Given text:
Prague – The European Union has allocated 75 percent of the subsidies for the Czech Republic for the 2021 to 2027 period. Out of the total 512.4 billion crowns, 384 billion crowns are earmarked for specific projects, but only 172 billion crowns have been disbursed to date. The Czech Republic has requested reimbursement of 131 billion crowns from the European Commission, as announced by the Ministry of Regional Development (MMR) in a recent press release.
The ministry reports that it has adhered to the spending limit established by the n+3 rule, which mandates that funds allocated for a given year must be utilized within the subsequent three calendar years. As the spending limit has been met, the MMR asserts that there is no risk of the Czech Republic having to return any funds to the EU budget.
“We are effectively funding regional development projects throughout the Czech Republic. The data indicate that the system is functioning well. We are complying with European spending limits without issue, and thus, we will not be returning funds to Brussels,” stated Minister for Regional Development Zuzana Mrázová (ANO).
European funds have supported various initiatives, including the Salvage project at the Masaryk Memorial Cancer Institute in Brno, which aims to enhance cancer disease prevention using innovative technologies and methodologies. EU funds have allocated a total of 488 million crowns for connecting research with clinical practice. Additionally, the municipalities of Rapotín, Petrov nad Desnou, and Vikýřovice in the Šumperk region have utilized European funding, in partnership with the Morava River Basin Authority, to implement flood control measures on the Desná River, with 322 million crowns contributing to the development of an oxbow lake, pools, and floodplain parks.

Given data:
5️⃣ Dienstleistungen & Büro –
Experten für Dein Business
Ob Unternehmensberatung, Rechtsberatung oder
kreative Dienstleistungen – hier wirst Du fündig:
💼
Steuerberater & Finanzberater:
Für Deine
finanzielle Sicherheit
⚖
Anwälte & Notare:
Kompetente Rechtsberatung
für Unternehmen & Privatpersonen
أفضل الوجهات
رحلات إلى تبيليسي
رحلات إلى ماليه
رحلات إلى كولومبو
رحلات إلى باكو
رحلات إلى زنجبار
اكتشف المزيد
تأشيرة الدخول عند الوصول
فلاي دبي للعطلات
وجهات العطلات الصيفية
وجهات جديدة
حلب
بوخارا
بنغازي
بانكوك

...

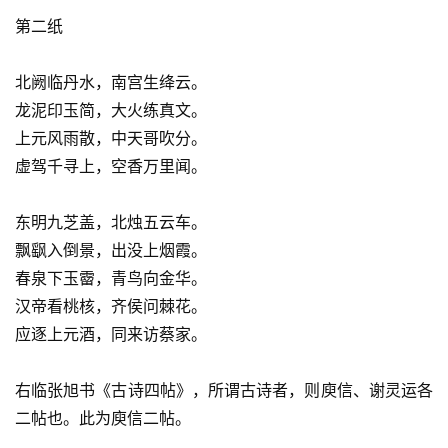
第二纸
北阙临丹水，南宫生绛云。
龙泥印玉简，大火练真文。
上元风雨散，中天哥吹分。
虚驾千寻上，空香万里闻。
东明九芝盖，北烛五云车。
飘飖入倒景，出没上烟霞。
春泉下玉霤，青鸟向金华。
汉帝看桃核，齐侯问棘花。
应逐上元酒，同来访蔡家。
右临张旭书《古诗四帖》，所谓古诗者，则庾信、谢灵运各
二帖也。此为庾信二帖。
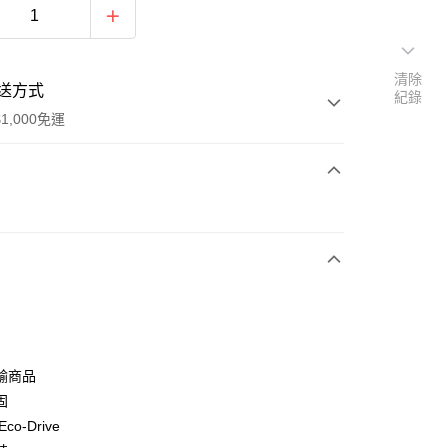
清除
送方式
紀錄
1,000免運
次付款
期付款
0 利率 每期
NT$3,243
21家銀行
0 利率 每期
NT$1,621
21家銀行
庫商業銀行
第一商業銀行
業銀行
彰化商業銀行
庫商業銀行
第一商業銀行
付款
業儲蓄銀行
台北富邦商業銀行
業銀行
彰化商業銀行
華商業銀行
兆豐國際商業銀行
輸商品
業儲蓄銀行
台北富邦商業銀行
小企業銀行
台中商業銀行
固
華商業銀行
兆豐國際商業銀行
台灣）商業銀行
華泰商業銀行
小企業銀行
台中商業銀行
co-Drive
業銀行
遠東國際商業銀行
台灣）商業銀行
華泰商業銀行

Exercises:
1. From the article on EU subsidies, copy everything from "Prague – The" down to "recent press release.".
2. Answer these questions from the article on EU subsidies:
(a) What is the total amount of subsidies allocated to the Czech Republic for the 2021 to 2027 period?
(b) What does the n+3 rule mandate?
(c) How much money contributed to the flood control work on the Desná River?
3. Translate this sentence from the article on EU subsidies into German: "The ministry reports that it has adhered to the spending limit established by the n+3 rule, which mandates that funds allocated for a given year must be utilized within the subsequent three calendar years."

Solutions to the problems:
1.
Prague – The European Union has allocated 75 percent of the subsidies for the Czech Republic for the 2021 to 2027 period. Out of the total 512.4 billion crowns, 384 billion crowns are earmarked for specific projects, but only 172 billion crowns have been disbursed to date. The Czech Republic has requested reimbursement of 131 billion crowns from the European Commission, as announced by the Ministry of Regional Development (MMR) in a recent press release.

2.
(a) 512.4 billion crowns.
(b) Funds allocated for a given year must be used within the following three calendar years.
(c) 322 million crowns.

3. Das Ministerium berichtet, dass es die durch die n+3-Regel festgelegte Ausgabengrenze eingehalten hat, die vorschreibt, dass die für ein bestimmtes Jahr zugewiesenen Mittel innerhalb der darauffolgenden drei Kalenderjahre verwendet werden müssen.